Material provided:
::::::::
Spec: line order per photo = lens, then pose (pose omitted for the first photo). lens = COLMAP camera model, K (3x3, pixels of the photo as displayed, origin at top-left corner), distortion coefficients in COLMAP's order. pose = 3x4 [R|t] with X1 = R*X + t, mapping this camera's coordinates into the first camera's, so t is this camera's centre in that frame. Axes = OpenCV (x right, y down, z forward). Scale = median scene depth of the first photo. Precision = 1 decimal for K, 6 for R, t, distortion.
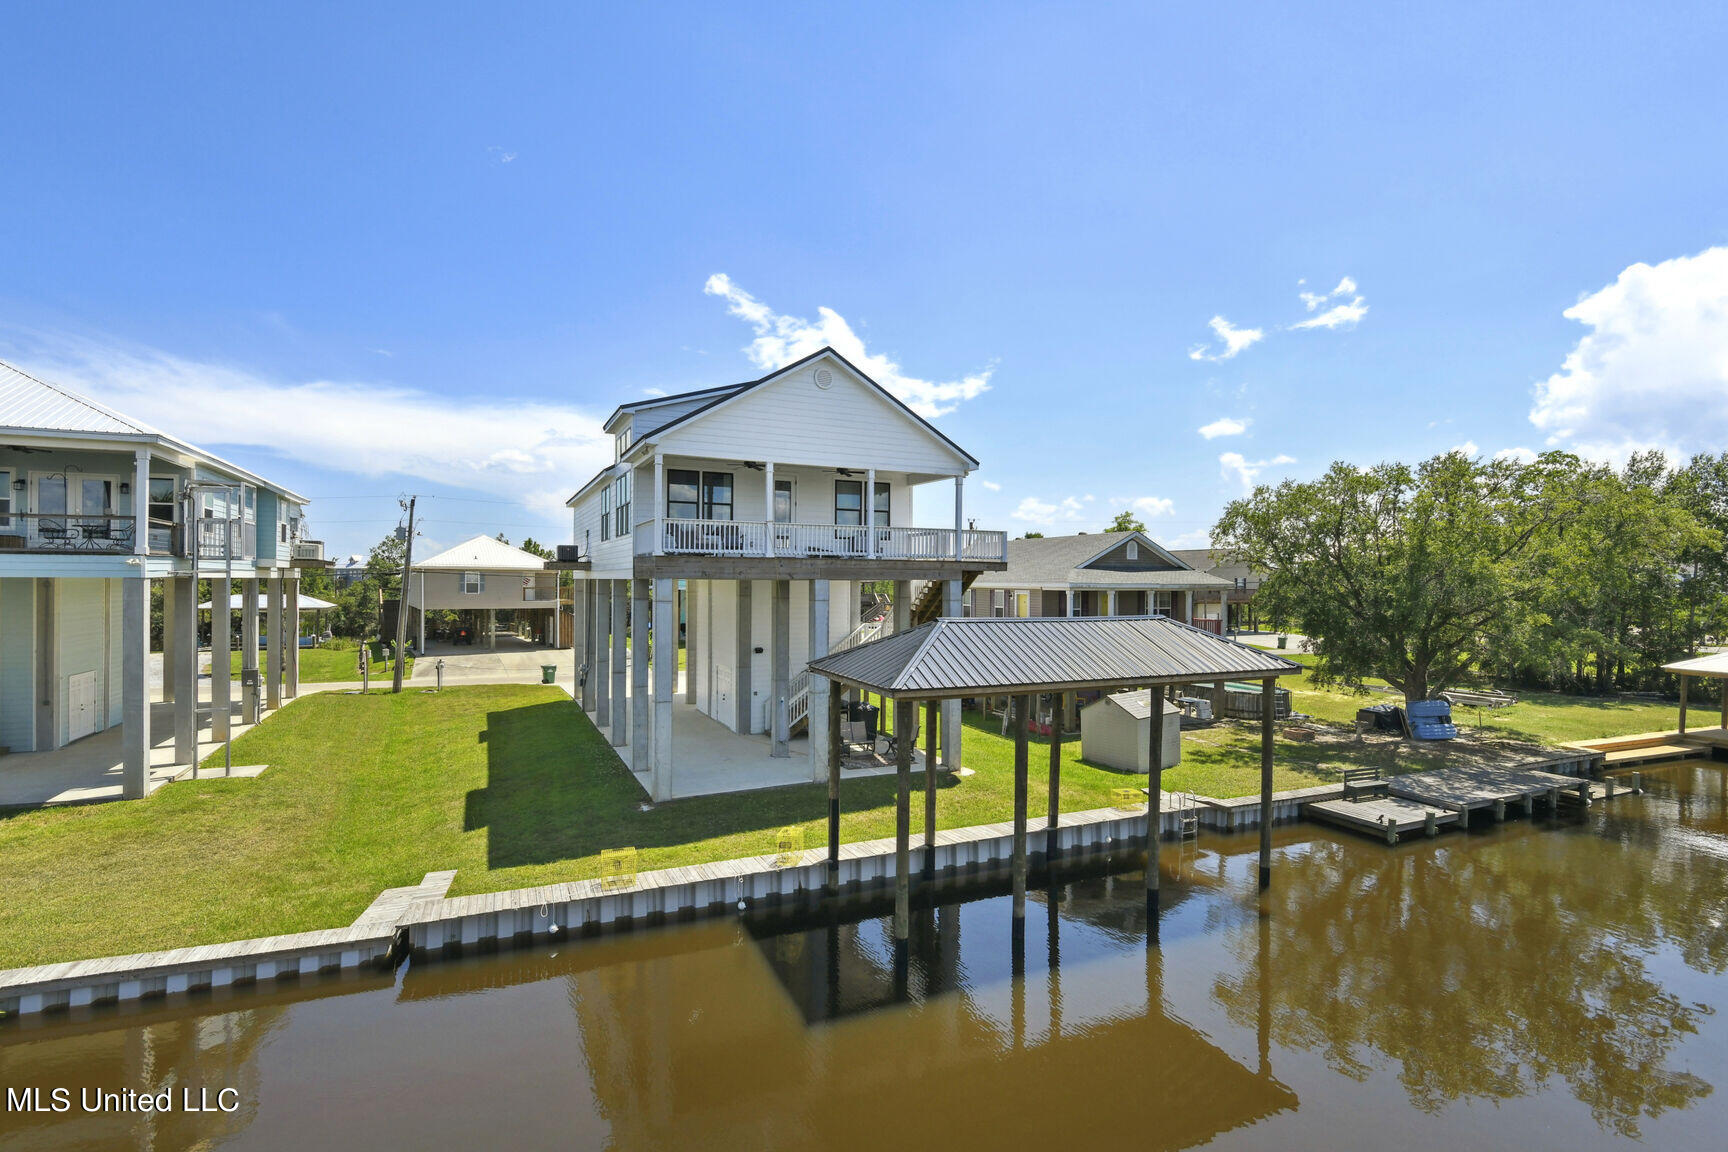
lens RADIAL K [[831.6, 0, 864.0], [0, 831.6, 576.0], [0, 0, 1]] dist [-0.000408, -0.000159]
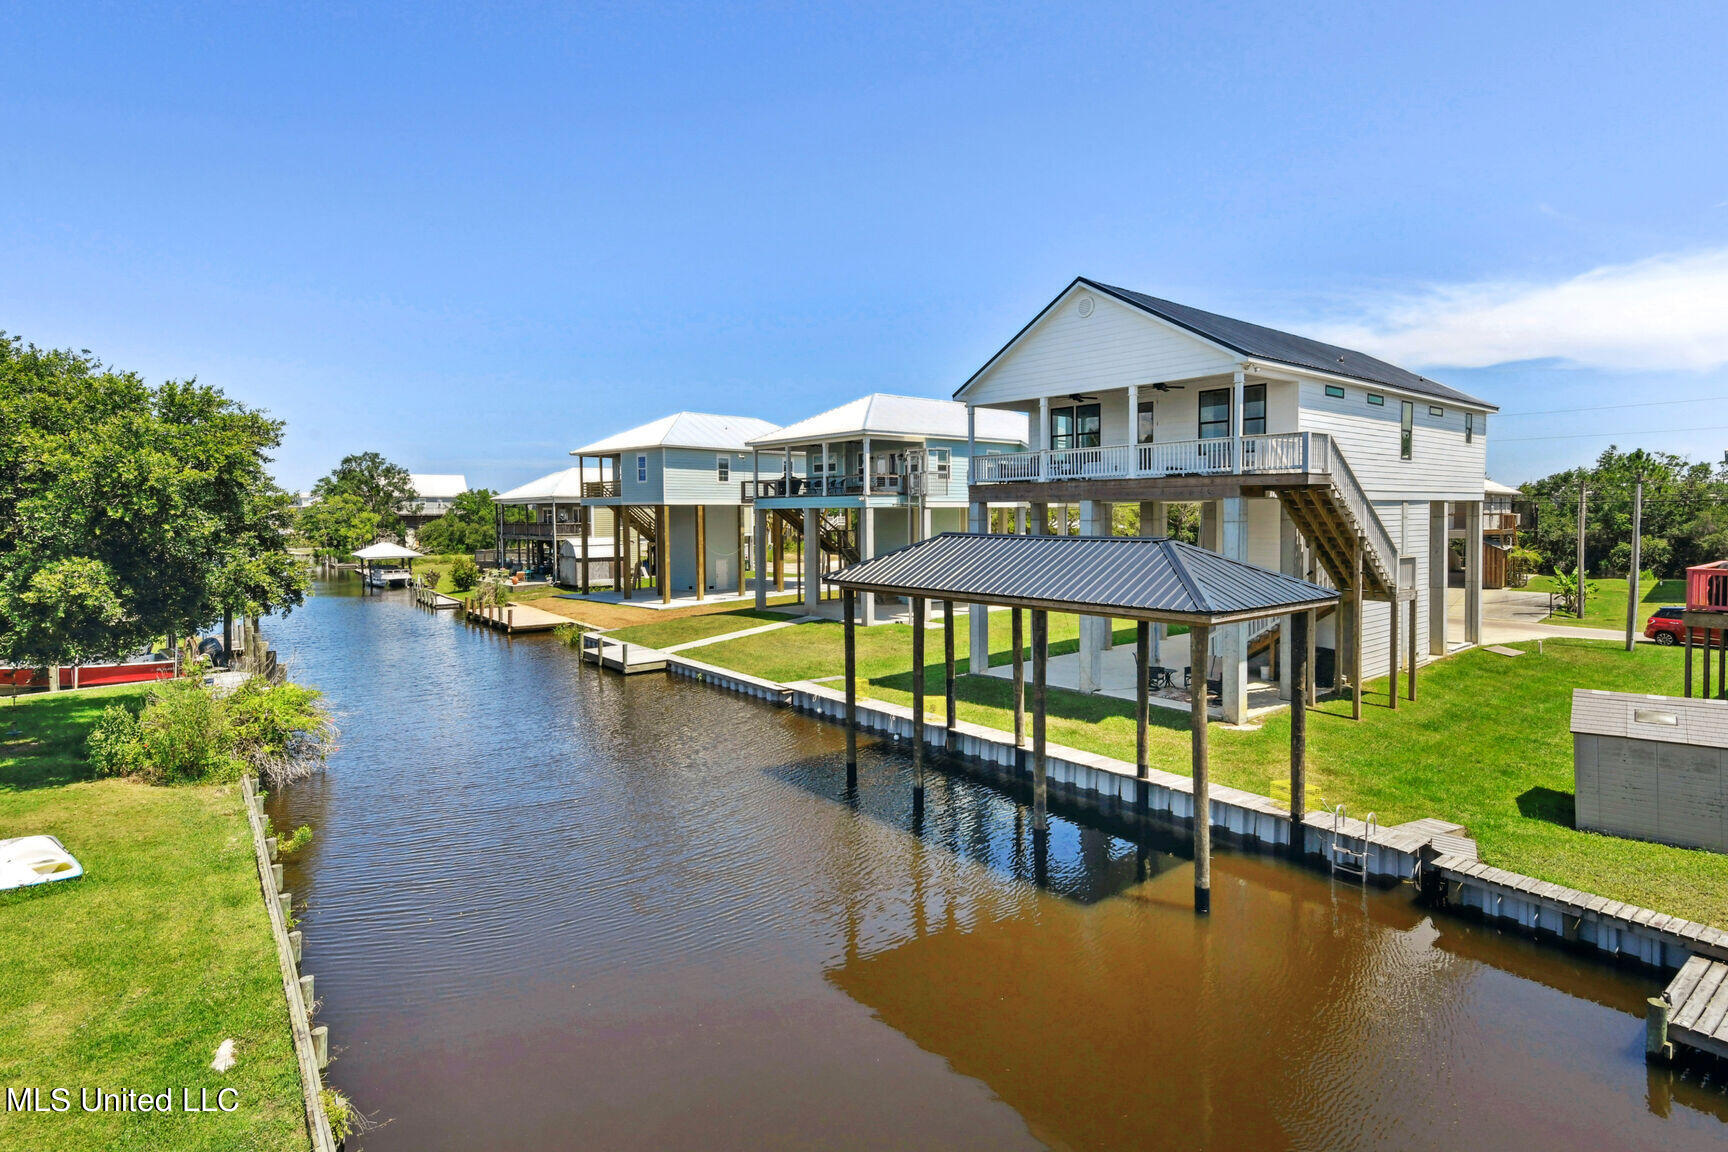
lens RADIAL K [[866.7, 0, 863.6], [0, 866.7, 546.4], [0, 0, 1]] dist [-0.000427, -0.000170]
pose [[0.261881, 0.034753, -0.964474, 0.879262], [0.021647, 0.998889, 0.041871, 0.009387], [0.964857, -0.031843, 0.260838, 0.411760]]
::::::::
Task statement:
Copy every one of these lines word for word, leaving out the pictures.

Written response:
Spec: line order per photo = lens, then pose (pose omitted for the first photo). lens = COLMAP camera model, K (3x3, pixels of the photo as displayed, origin at top-left corner), distortion coefficients in COLMAP's order. pose = 3x4 [R|t] with X1 = R*X + t, mapping this camera's coordinates into the first camera's, so t is this camera's centre in that frame. Axes = OpenCV (x right, y down, z forward). Scale = median scene depth of the first photo. Precision = 1 decimal for K, 6 for R, t, distortion.
lens RADIAL K [[831.6, 0, 864.0], [0, 831.6, 576.0], [0, 0, 1]] dist [-0.000408, -0.000159]
lens RADIAL K [[866.7, 0, 863.6], [0, 866.7, 546.4], [0, 0, 1]] dist [-0.000427, -0.000170]
pose [[0.261881, 0.034753, -0.964474, 0.879262], [0.021647, 0.998889, 0.041871, 0.009387], [0.964857, -0.031843, 0.260838, 0.411760]]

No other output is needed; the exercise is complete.